Session 6, “Striving to achieve quality in secondary care”, raised questions about medicines history taking. Jan Basey from the Royal Liverpool University Hospital NHS Trust presented research on medicines reconciliation, from admission to prescription. Using direct observation, the study explored the processes used by prescribers conducting medicines reconciliation in hospitals. Ms Basey gave qualitative insight into the questions she had overheard being asked (or not being asked) by the staff taking medication histories on the wards (who were all doctors apart from one nurse). The results were surprising at times. Patients were asked medication-related questions in only 76 per cent of the 51 cases observed. In 49 per cent of these, staff made no attempt to confirm the patient’s medication history with them before documenting or prescribing. Perhaps most surprising to those present, was the fact that only 3 of the 51 patients involved in the study were asked about their use of over the counter medication.

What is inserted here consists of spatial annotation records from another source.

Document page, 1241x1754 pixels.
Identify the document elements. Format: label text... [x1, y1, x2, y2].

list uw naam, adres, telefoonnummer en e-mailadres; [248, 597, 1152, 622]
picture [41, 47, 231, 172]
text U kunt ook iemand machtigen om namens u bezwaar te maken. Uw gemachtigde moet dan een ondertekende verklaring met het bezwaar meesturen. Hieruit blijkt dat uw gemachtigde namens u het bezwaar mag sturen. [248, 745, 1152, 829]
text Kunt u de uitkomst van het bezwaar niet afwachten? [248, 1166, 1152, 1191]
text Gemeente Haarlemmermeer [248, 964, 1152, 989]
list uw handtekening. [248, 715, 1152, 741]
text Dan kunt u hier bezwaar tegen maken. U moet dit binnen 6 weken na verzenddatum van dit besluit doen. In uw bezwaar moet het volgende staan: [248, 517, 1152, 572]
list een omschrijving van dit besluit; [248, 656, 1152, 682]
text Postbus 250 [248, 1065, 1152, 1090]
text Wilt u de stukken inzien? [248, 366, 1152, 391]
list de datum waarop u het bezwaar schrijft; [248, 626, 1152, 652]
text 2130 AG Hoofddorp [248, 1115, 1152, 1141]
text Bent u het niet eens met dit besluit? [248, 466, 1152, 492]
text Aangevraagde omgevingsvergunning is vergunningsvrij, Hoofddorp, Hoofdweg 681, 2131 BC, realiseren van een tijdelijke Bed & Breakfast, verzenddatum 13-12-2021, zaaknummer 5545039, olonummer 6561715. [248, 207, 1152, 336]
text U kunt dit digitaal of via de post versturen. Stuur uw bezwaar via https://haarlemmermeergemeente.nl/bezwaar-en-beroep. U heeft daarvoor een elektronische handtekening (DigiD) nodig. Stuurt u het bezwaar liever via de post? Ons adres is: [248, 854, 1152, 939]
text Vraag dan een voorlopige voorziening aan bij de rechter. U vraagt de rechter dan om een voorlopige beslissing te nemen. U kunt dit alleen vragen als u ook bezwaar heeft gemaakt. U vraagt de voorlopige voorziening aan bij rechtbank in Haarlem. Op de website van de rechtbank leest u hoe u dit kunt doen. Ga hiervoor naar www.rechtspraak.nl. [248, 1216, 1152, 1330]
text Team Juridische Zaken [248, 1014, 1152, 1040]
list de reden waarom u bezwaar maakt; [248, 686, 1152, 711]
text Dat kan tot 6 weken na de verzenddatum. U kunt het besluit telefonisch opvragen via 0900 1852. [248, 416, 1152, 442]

Researchers observed the correlation between poor medicines reconciliation and prescribing errors, and reviewed the information sources used by staff to obtain information about the patients’ medication histories. Findings showed that many sources of information were “left untapped”, and that staff were likely to over-rely on a single source rather than exploring wider options.
Ms Basey’s presentation indicated the need to review staff training and the retraining of doctors to avoid prescribing errors, which result from lack of communication with respect to medicines history taking, and led delegates to wonder if there is a larger role for pharmacists to play in conducting medicines reconciliation in hospital. The conclusion the researchers came to was that increasing the quality of medicines reconciliation processes by improved education could lead to not only better communication with patients, but potentially a reduced risk of medication errors.